Convert the entries below, from the first line through the line containing "14: (157, 85)", into a JSON list of strings with one string per line and no blank lines. Leave the pictures out of the list.
▬▬▬
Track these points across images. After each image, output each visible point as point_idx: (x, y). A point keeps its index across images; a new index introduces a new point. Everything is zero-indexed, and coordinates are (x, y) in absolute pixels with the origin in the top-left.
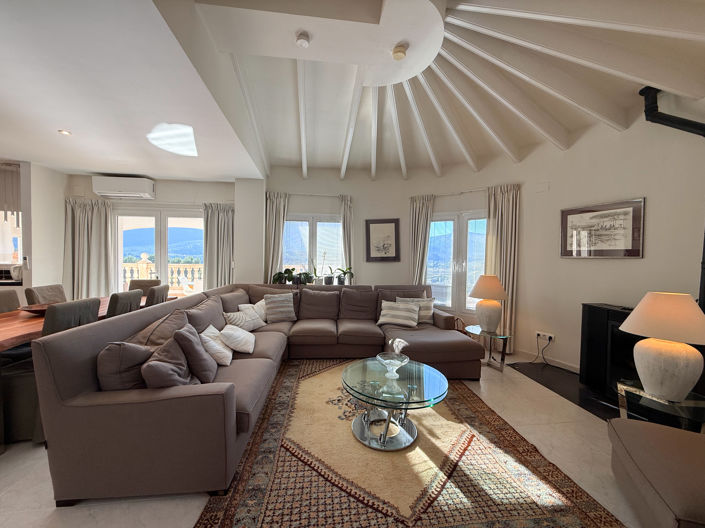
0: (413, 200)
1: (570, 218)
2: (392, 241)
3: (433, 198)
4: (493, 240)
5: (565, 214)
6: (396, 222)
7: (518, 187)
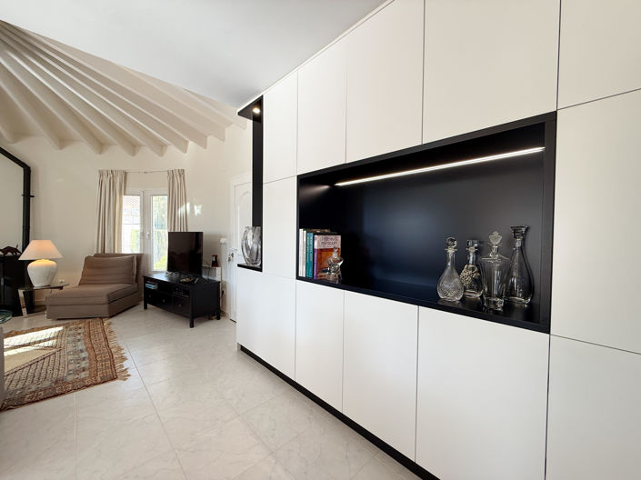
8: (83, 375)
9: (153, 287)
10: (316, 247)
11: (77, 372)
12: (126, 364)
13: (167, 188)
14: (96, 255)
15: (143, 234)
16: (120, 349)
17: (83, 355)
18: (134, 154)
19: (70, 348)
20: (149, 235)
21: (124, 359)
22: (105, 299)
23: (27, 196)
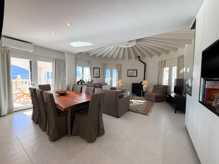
0: (102, 64)
1: (129, 71)
2: (99, 73)
3: (106, 64)
4: (117, 74)
5: (128, 70)
6: (99, 68)
7: (121, 65)
8: (141, 111)
9: (168, 96)
10: (206, 87)
11: (141, 110)
12: (150, 113)
13: (177, 63)
14: (157, 85)
15: (169, 79)
16: (152, 110)
17: (145, 108)
18: (168, 54)
19: (143, 105)
20: (171, 80)
21: (151, 112)
22: (154, 97)
23: (145, 70)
▬▬▬
Answer to this task
[
  "Track these points across images. After each image, output each visible point as point_idx: (x, y). A point keeps its index across images; a new index introduces a new point. Everything is zero-indexed, and coordinates are (x, y) in absolute pixels with the origin in the top-left.",
  "0: (413, 200)",
  "1: (570, 218)",
  "2: (392, 241)",
  "3: (433, 198)",
  "4: (493, 240)",
  "5: (565, 214)",
  "6: (396, 222)",
  "7: (518, 187)",
  "8: (83, 375)",
  "9: (153, 287)",
  "10: (316, 247)",
  "11: (77, 372)",
  "12: (126, 364)",
  "13: (167, 188)",
  "14: (96, 255)",
  "15: (143, 234)",
  "16: (120, 349)",
  "17: (83, 355)",
  "18: (134, 154)",
  "19: (70, 348)",
  "20: (149, 235)",
  "21: (124, 359)",
  "22: (105, 299)",
  "23: (27, 196)",
  "0: (102, 64)",
  "1: (129, 71)",
  "2: (99, 73)",
  "3: (106, 64)",
  "4: (117, 74)",
  "5: (128, 70)",
  "6: (99, 68)",
  "7: (121, 65)",
  "8: (141, 111)",
  "9: (168, 96)",
  "10: (206, 87)",
  "11: (141, 110)",
  "12: (150, 113)",
  "13: (177, 63)",
  "14: (157, 85)"
]